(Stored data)
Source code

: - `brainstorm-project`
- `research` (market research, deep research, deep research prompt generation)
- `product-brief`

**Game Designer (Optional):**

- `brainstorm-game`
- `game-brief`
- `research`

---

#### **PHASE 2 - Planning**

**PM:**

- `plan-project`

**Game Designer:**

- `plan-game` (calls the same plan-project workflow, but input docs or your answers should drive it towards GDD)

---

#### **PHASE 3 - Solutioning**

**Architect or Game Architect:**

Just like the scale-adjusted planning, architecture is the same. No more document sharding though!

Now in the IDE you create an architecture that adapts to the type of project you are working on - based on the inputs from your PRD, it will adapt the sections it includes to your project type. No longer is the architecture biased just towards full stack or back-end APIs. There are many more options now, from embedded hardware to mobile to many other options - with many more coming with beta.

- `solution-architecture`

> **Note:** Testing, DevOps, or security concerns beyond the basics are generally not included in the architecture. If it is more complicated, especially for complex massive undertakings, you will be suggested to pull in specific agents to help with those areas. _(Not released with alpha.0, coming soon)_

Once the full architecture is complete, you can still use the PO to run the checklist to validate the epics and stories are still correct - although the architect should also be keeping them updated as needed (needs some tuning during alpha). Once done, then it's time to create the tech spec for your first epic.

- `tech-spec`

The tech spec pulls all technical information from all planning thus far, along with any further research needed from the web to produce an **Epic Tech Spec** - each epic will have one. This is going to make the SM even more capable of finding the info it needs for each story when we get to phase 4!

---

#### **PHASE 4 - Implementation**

- **THE TASK**
Return the total number of lines in the records that contain "Designer", without any explanation.

- **REPLY TO THE TASK**
2